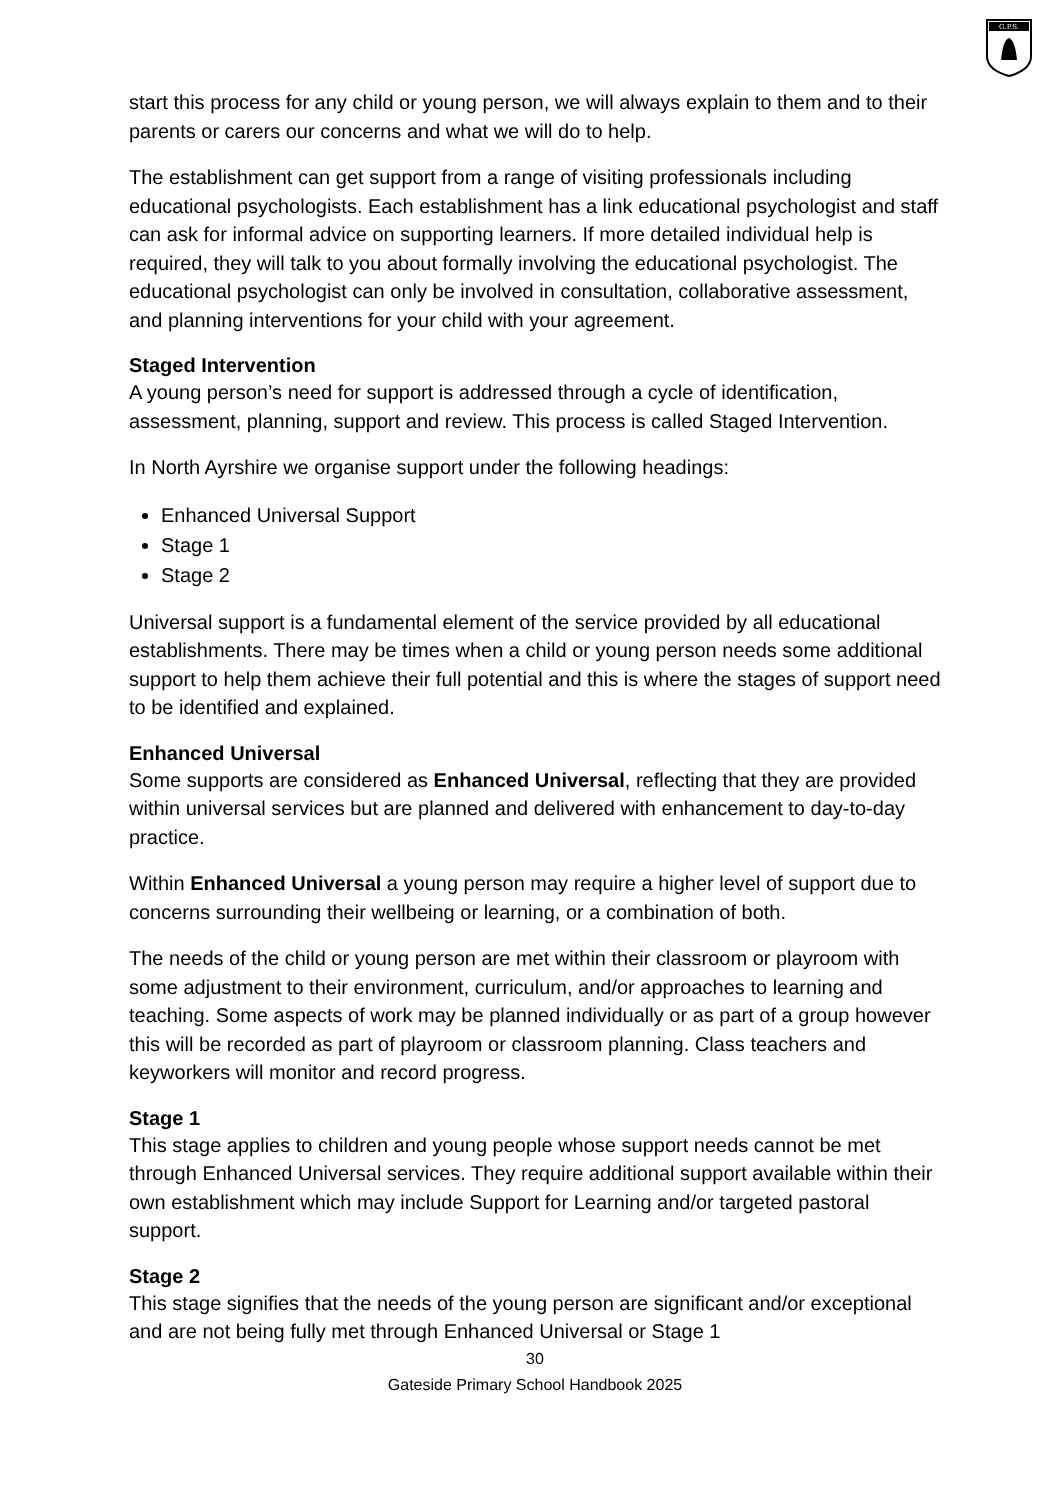G.P.S.
start this process for any child or young person, we will always explain to them and to their parents or carers our concerns and what we will do to help.
The establishment can get support from a range of visiting professionals including educational psychologists. Each establishment has a link educational psychologist and staff can ask for informal advice on supporting learners. If more detailed individual help is required, they will talk to you about formally involving the educational psychologist. The educational psychologist can only be involved in consultation, collaborative assessment, and planning interventions for your child with your agreement.
Staged Intervention
A young person’s need for support is addressed through a cycle of identification, assessment, planning, support and review. This process is called Staged Intervention.
In North Ayrshire we organise support under the following headings:
Enhanced Universal Support
Stage 1
Stage 2
Universal support is a fundamental element of the service provided by all educational establishments. There may be times when a child or young person needs some additional support to help them achieve their full potential and this is where the stages of support need to be identified and explained.
Enhanced Universal
Some supports are considered as Enhanced Universal, reflecting that they are provided within universal services but are planned and delivered with enhancement to day-to-day practice.
Within Enhanced Universal a young person may require a higher level of support due to concerns surrounding their wellbeing or learning, or a combination of both.
The needs of the child or young person are met within their classroom or playroom with some adjustment to their environment, curriculum, and/or approaches to learning and teaching. Some aspects of work may be planned individually or as part of a group however this will be recorded as part of playroom or classroom planning. Class teachers and keyworkers will monitor and record progress.
Stage 1
This stage applies to children and young people whose support needs cannot be met through Enhanced Universal services. They require additional support available within their own establishment which may include Support for Learning and/or targeted pastoral support.
Stage 2
This stage signifies that the needs of the young person are significant and/or exceptional and are not being fully met through Enhanced Universal or Stage 1
30
Gateside Primary School Handbook 2025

#### WHAT IS BEING ASKED:
Reproduce only the lines from the first line of the listing above up to and including the line that holds "Within Enhanced Universal". Omit the pictures.

#### SOLUTION FOR THIS PROBLEM:
G.P.S.
start this process for any child or young person, we will always explain to them and to their parents or carers our concerns and what we will do to help.
The establishment can get support from a range of visiting professionals including educational psychologists. Each establishment has a link educational psychologist and staff can ask for informal advice on supporting learners. If more detailed individual help is required, they will talk to you about formally involving the educational psychologist. The educational psychologist can only be involved in consultation, collaborative assessment, and planning interventions for your child with your agreement.
Staged Intervention
A young person’s need for support is addressed through a cycle of identification, assessment, planning, support and review. This process is called Staged Intervention.
In North Ayrshire we organise support under the following headings:
Enhanced Universal Support
Stage 1
Stage 2
Universal support is a fundamental element of the service provided by all educational establishments. There may be times when a child or young person needs some additional support to help them achieve their full potential and this is where the stages of support need to be identified and explained.
Enhanced Universal
Some supports are considered as Enhanced Universal, reflecting that they are provided within universal services but are planned and delivered with enhancement to day-to-day practice.
Within Enhanced Universal a young person may require a higher level of support due to concerns surrounding their wellbeing or learning, or a combination of both.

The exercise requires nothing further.